> **Supplied data**:
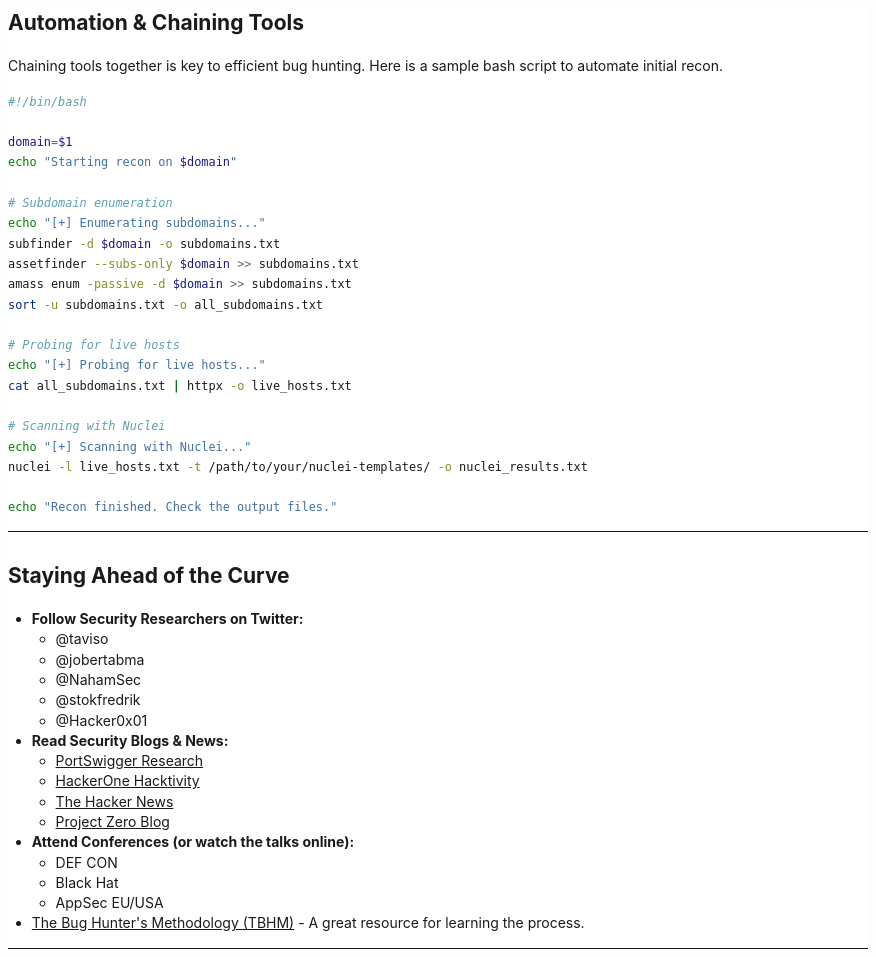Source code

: 
## Automation & Chaining Tools

Chaining tools together is key to efficient bug hunting. Here is a sample bash script to automate initial recon.

```bash
#!/bin/bash

domain=$1
echo "Starting recon on $domain"

# Subdomain enumeration
echo "[+] Enumerating subdomains..."
subfinder -d $domain -o subdomains.txt
assetfinder --subs-only $domain >> subdomains.txt
amass enum -passive -d $domain >> subdomains.txt
sort -u subdomains.txt -o all_subdomains.txt

# Probing for live hosts
echo "[+] Probing for live hosts..."
cat all_subdomains.txt | httpx -o live_hosts.txt

# Scanning with Nuclei
echo "[+] Scanning with Nuclei..."
nuclei -l live_hosts.txt -t /path/to/your/nuclei-templates/ -o nuclei_results.txt

echo "Recon finished. Check the output files."
```

---

## Staying Ahead of the Curve

*   **Follow Security Researchers on Twitter:**
    *   @taviso
    *   @jobertabma
    *   @NahamSec
    *   @stokfredrik
    *   @Hacker0x01
*   **Read Security Blogs & News:**
    *   [PortSwigger Research](https://portswigger.net/research)
    *   [HackerOne Hacktivity](https://hackerone.com/hacktivity)
    *   [The Hacker News](https://thehackernews.com/)
    *   [Project Zero Blog](https://googleprojectzero.blogspot.com/)
*   **Attend Conferences (or watch the talks online):**
    *   DEF CON
    *   Black Hat
    *   AppSec EU/USA
*   [The Bug Hunter's Methodology (TBHM)](https://www.google.com/search?q=The+Bug+Hunter%27s+Methodology) - A great resource for learning the process.

---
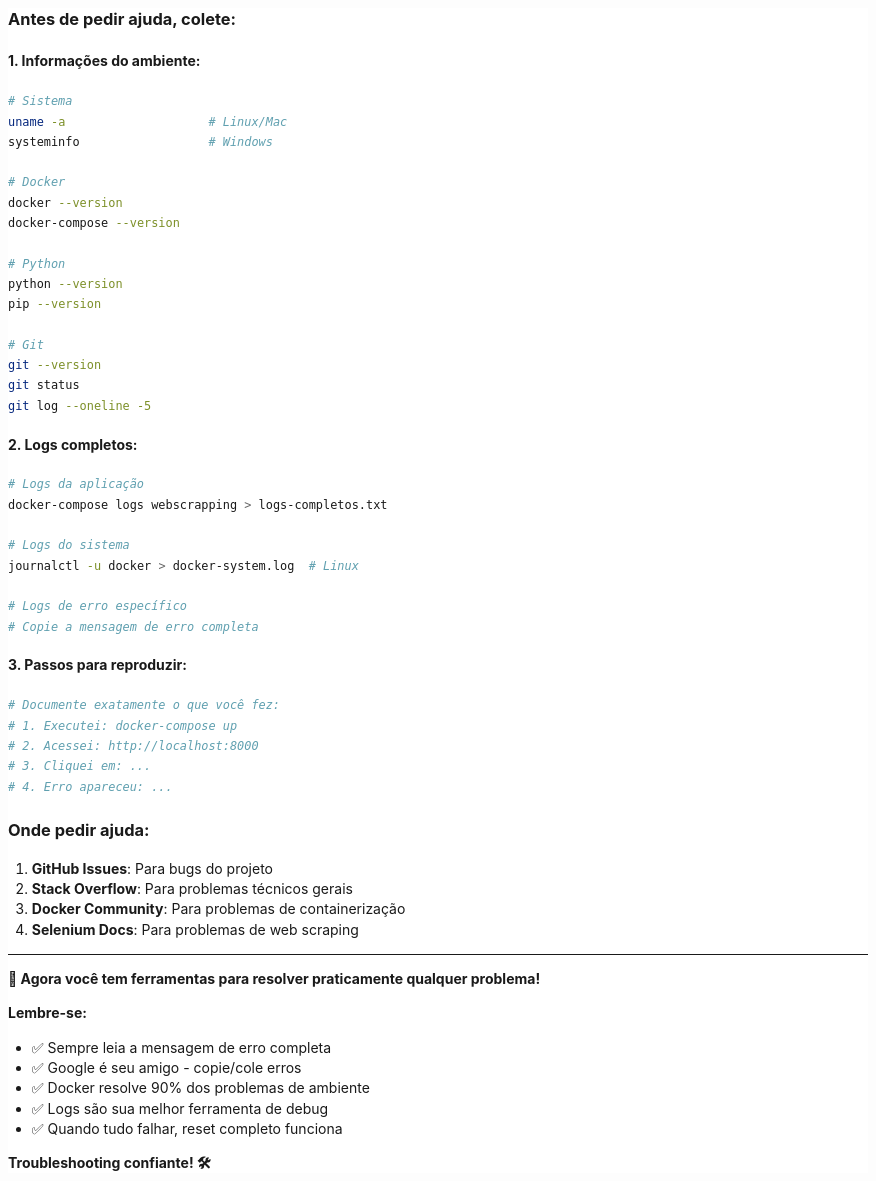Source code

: ### Antes de pedir ajuda, colete:

#### **1. Informações do ambiente:**
```bash
# Sistema
uname -a                    # Linux/Mac
systeminfo                  # Windows

# Docker
docker --version
docker-compose --version

# Python
python --version
pip --version

# Git
git --version
git status
git log --oneline -5
```

#### **2. Logs completos:**
```bash
# Logs da aplicação
docker-compose logs webscrapping > logs-completos.txt

# Logs do sistema
journalctl -u docker > docker-system.log  # Linux

# Logs de erro específico
# Copie a mensagem de erro completa
```

#### **3. Passos para reproduzir:**
```bash
# Documente exatamente o que você fez:
# 1. Executei: docker-compose up
# 2. Acessei: http://localhost:8000
# 3. Cliquei em: ...
# 4. Erro apareceu: ...
```

### Onde pedir ajuda:

1. **GitHub Issues**: Para bugs do projeto
2. **Stack Overflow**: Para problemas técnicos gerais
3. **Docker Community**: Para problemas de containerização
4. **Selenium Docs**: Para problemas de web scraping

---

**🎯 Agora você tem ferramentas para resolver praticamente qualquer problema!**

**Lembre-se:**
- ✅ Sempre leia a mensagem de erro completa
- ✅ Google é seu amigo - copie/cole erros
- ✅ Docker resolve 90% dos problemas de ambiente
- ✅ Logs são sua melhor ferramenta de debug
- ✅ Quando tudo falhar, reset completo funciona

**Troubleshooting confiante! 🛠️**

> **Work required**:
Only the lines from the one with "- ✅ Google é seu amigo - copie/cole erros" to the end of the entries above belong in your answer. Retype them exactly.

> **Exercise answer**:
- ✅ Google é seu amigo - copie/cole erros
- ✅ Docker resolve 90% dos problemas de ambiente
- ✅ Logs são sua melhor ferramenta de debug
- ✅ Quando tudo falhar, reset completo funciona

**Troubleshooting confiante! 🛠️**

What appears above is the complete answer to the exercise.